Militant/Tony LaneMalcolm Jarrett, SWP candidate for vice president, tells July 30, 2019, hearing that workers need to fight for control of production to stop U.S. Steel pollution from Clairton plant in Pennsylvania.

“President Trump says he is the ‘peace and prosperity’ candidate, while millions of workers are still living paycheck-to-paycheck, and the U.S. rulers maintain tens of thousands of troops around the world to defend their imperialist interests,” Kennedy said.

“He says he’ll establish peace by making Washington’s war machine ever more menacing, but the ‘peace’ he promotes relies on the threat of U.S. military might to ensure the rulers can plunder the world.”
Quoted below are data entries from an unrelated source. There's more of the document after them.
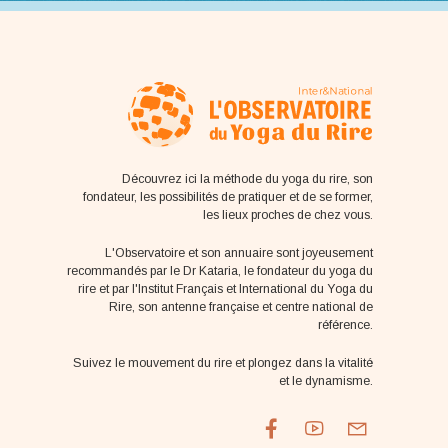
Découvrez ici la méthode du yoga du rire, son
fondateur, les possibilités de pratiquer et de se former,
les lieux proches de chez vous.
L'Observatoire et son annuaire sont joyeusement
recommandés par le Dr Kataria, le fondateur du yoga du
rire et par l'Institut Français et International du Yoga du
Rire, son antenne française et centre national de
référence.
Suivez le mouvement du rire et plongez dans la vitalité
et le dynamisme.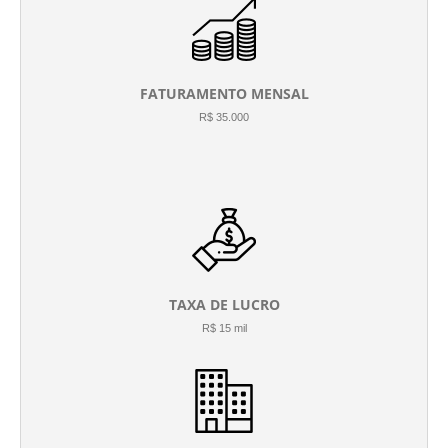
FATURAMENTO MENSAL
R$ 35.000
TAXA DE LUCRO
R$ 15 mil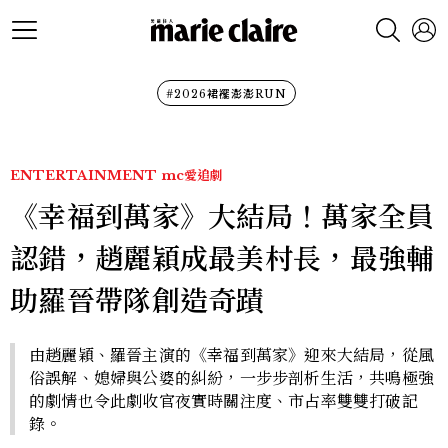
#2026裙襬澎澎RUN
ENTERTAINMENT
mc愛追劇
《幸福到萬家》大結局！萬家全員
認錯，趙麗穎成最美村長，最強輔
助羅晉帶隊創造奇蹟
由趙麗穎、羅晉主演的《幸福到萬家》迎來大結局，從風
俗誤解、媳婦與公婆的糾紛，一步步剖析生活，共鳴極強
的劇情也令此劇收官夜實時關注度、市占率雙雙打破記
錄。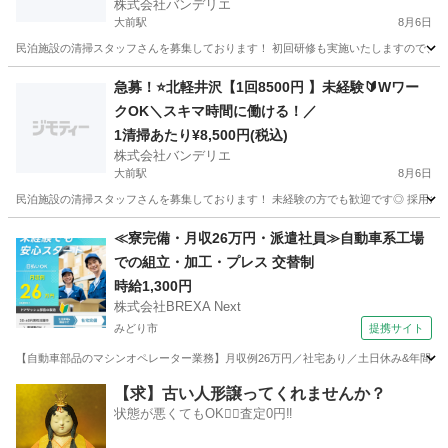
株式会社バンデリエ
大前駅
8月6日
民泊施設の清掃スタッフさんを募集しております！ 初回研修も実施いたしますので、未経
群馬
吾妻郡
大前駅
清掃
スタッフ
急募！⭐️北軽井沢【1回8500円 】未経験🔰Wワー
クOK＼スキマ時間に働ける！／
1清掃あたり¥8,500円(税込)
株式会社バンデリエ
大前駅
8月6日
民泊施設の清掃スタッフさんを募集しております！ 未経験の方でも歓迎です◎ 採用条件 
群馬
吾妻郡
大前駅
清掃
スタッフ
≪寮完備・月収26万円・派遣社員≫自動車系工場
での組立・加工・プレス 交替制
時給1,300円
株式会社BREXA Next
みどり市
提携サイト
【自動車部品のマシンオペレーター業務】月収例26万円／社宅あり／土日休み&年間休日12
群馬
みどり市
その他
【求】古い人形譲ってくれませんか？
状態が悪くてもOK🙆‍♀️査定0円‼️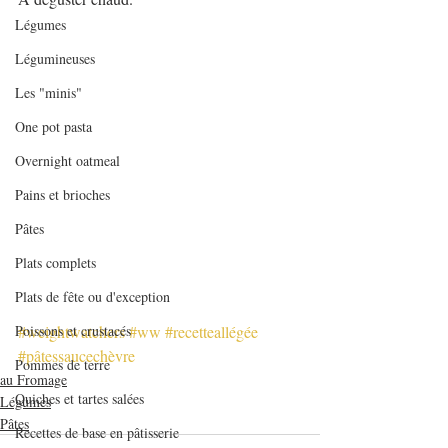
Légumes
Légumineuses
Les "minis"
One pot pasta
Overnight oatmeal
Pains et brioches
Pâtes
Plats complets
Plats de fête ou d'exception
#weightwatchers
#ww
#recetteallégée
Poissons et crustacés
#pâtessaucechèvre
Pommes de terre
au Fromage
Quiches et tartes salées
Légumes
Pâtes
Recettes de base en pâtisserie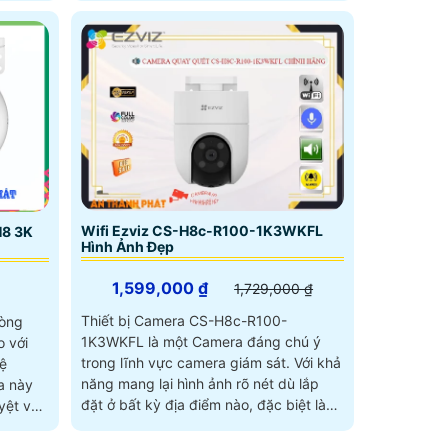
Wifi Ezviz CS-H8c-R100-1K3WKFL
H8 3K
Hình Ảnh Đẹp
1,599,000 ₫
1,729,000 ₫
Thiết bị Camera CS-H8c-R100-
dòng
1K3WKFL là một Camera đáng chú ý
 với
trong lĩnh vực camera giám sát. Với khả
ệ
năng mang lại hình ảnh rõ nét dù lắp
đặt ở bất kỳ địa điểm nào, đặc biệt là
ệt vời,
ban đêm nhờ trang bị hệ thống màu
ban đêm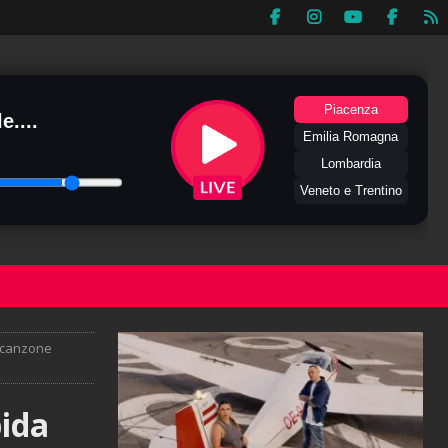
Piacenza
e....
Emilia Romagna
Lombardia
Veneto e Trentino
a canzone
pida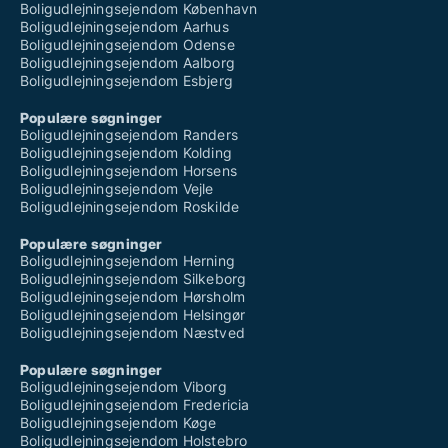
Boligudlejningsejendom København
Boligudlejningsejendom Aarhus
Boligudlejningsejendom Odense
Boligudlejningsejendom Aalborg
Boligudlejningsejendom Esbjerg
Populære søgninger
Boligudlejningsejendom Randers
Boligudlejningsejendom Kolding
Boligudlejningsejendom Horsens
Boligudlejningsejendom Vejle
Boligudlejningsejendom Roskilde
Populære søgninger
Boligudlejningsejendom Herning
Boligudlejningsejendom Silkeborg
Boligudlejningsejendom Hørsholm
Boligudlejningsejendom Helsingør
Boligudlejningsejendom Næstved
Populære søgninger
Boligudlejningsejendom Viborg
Boligudlejningsejendom Fredericia
Boligudlejningsejendom Køge
Boligudlejningsejendom Holstebro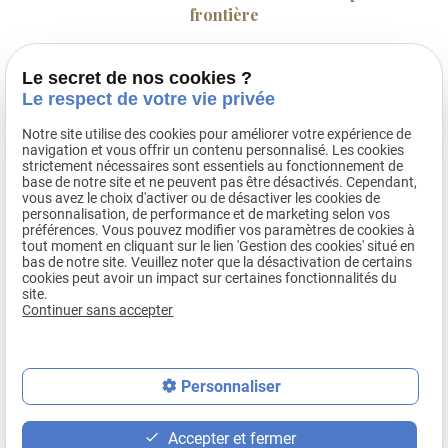
frontière
L’incendie dramatique survenu à Crans-Montana dans la nuit du
Le secret de nos cookies ?
Nouvel An 2026 a profondément marqué les esprits. Derrière le choc, le
Le respect de votre vie privée
deuil et la sidération, se pose une question essentielle pour les
victimes françaises blessées et les familles endeuillées : Quels ...
Notre site utilise des cookies pour améliorer votre expérience de
navigation et vous offrir un contenu personnalisé. Les cookies
strictement nécessaires sont essentiels au fonctionnement de
base de notre site et ne peuvent pas être désactivés. Cependant,
CONTRIBUTION DE 50 EUROS A L'AIDE JURIDIQUE
vous avez le choix d'activer ou de désactiver les cookies de
personnalisation, de performance et de marketing selon vos
POUR LES INSTANCES ENGAGEES A COMPTER DU 1er
préférences. Vous pouvez modifier vos paramètres de cookies à
MARS 2026
tout moment en cliquant sur le lien 'Gestion des cookies' situé en
bas de notre site. Veuillez noter que la désactivation de certains
cookies peut avoir un impact sur certaines fonctionnalités du
L'article 1635 bis Q du Code Général des Impôts résultant de la loi de
site.
finances 2026 met en place une nouvelle contribution de 50 € à la
Continuer sans accepter
charge du justiciable qui souhaite saisir la justice dans un certain
nombre de procédures judiciaires engagées à compter du 1er mars ...
mail
Personnaliser
phone
Voir toutes les actualités
Accepter et fermer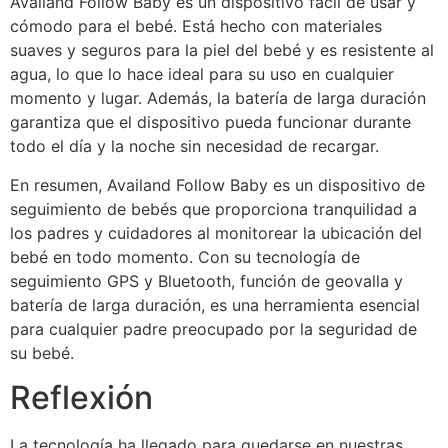
Availand Follow Baby es un dispositivo fácil de usar y
cómodo para el bebé. Está hecho con materiales
suaves y seguros para la piel del bebé y es resistente al
agua, lo que lo hace ideal para su uso en cualquier
momento y lugar. Además, la batería de larga duración
garantiza que el dispositivo pueda funcionar durante
todo el día y la noche sin necesidad de recargar.
En resumen, Availand Follow Baby es un dispositivo de
seguimiento de bebés que proporciona tranquilidad a
los padres y cuidadores al monitorear la ubicación del
bebé en todo momento. Con su tecnología de
seguimiento GPS y Bluetooth, función de geovalla y
batería de larga duración, es una herramienta esencial
para cualquier padre preocupado por la seguridad de
su bebé.
Reflexión
La tecnología ha llegado para quedarse en nuestras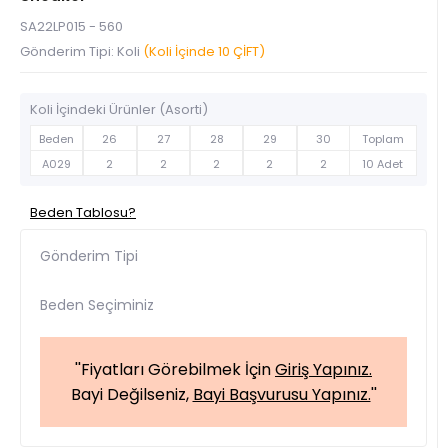
SA22LP015 - 560
Gönderim Tipi: Koli
(Koli İçinde 10 ÇİFT)
Koli İçindeki Ürünler (Asorti)
Beden
26
27
28
29
30
Toplam
A029
2
2
2
2
2
10 Adet
Beden Tablosu?
Gönderim Tipi
Beden Seçiminiz
''Fiyatları Görebilmek İçin
Giriş Yapınız.
Bayi Değilseniz,
Bayi Başvurusu Yapınız.
''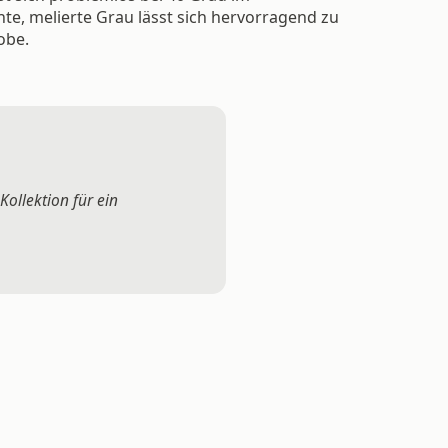
e, melierte Grau lässt sich hervorragend zu
obe.
ollektion für ein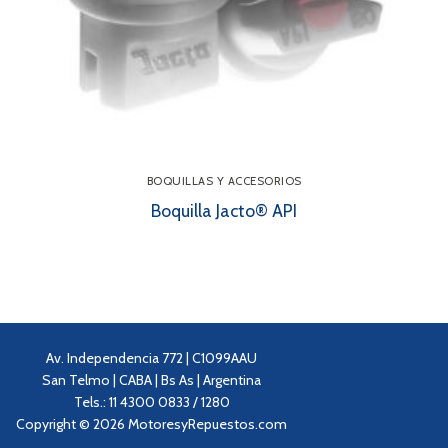
BOQUILLAS Y ACCESORIOS
Boquilla Jacto® API
Av. Independencia 772 | C1099AAU
San Telmo | CABA | Bs As | Argentina
Tels.: 11 4300 0833 / 1280
Copyright © 2026 MotoresyRepuestos.com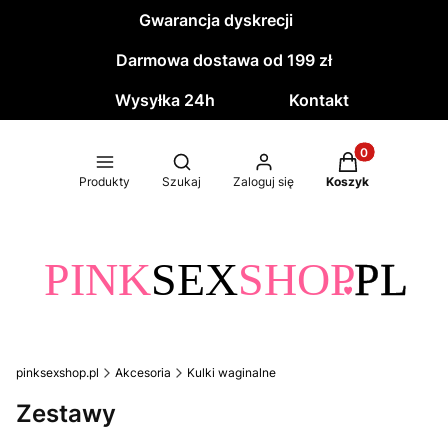
Gwarancja dyskrecji
Darmowa dostawa od 199 zł
Wysyłka 24h
Kontakt
Produkty w kos
Otwórz wyszukiwarkę
Produkty
Szukaj
Zaloguj się
Koszyk
pinksexshop.pl
Akcesoria
Kulki waginalne
Zestawy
The Democratic challengers are no different. Most modern U.S. wars were launched by Democratic administrations — from Kennedy in Vietnam to the overthrow of the Libyan government under Barack Obama in 2011. And for over 60 years, under Democrats and Republicans alike, the U.S. rulers have ruthlessly tried to strangle the Cuban Revolution.

Workers need our own foreign policy

The working class needs its own foreign policy, Kennedy said, one that explains that when Washington says its war moves are to defend all “our” interests, it’s a lie. Workers and the bosses have diametrically opposed interests, both at home and abroad. Washington’s trade conflicts; its punishing sanctions against the peoples of Korea and Iran; the military assaults it unleashes, are all aimed at defending the capitalist rulers’ interests, not those of working people.

“My party’s campaign says bring all U.S. troops home from the Middle East,” Kennedy said. “And it urges solidarity with working people in Iran and Iraq who are protesting in the streets against their governments’ repression at home and Tehran’s reactionary interference in Iraq, Syria, Lebanon and elsewhere.

“Endorse the campaign, organize house meetings where your friends, neighbors and co-workers can hear the SWP program and join us as we campaign across the country,” Jarrett said.

“This is something truly worthwhile.”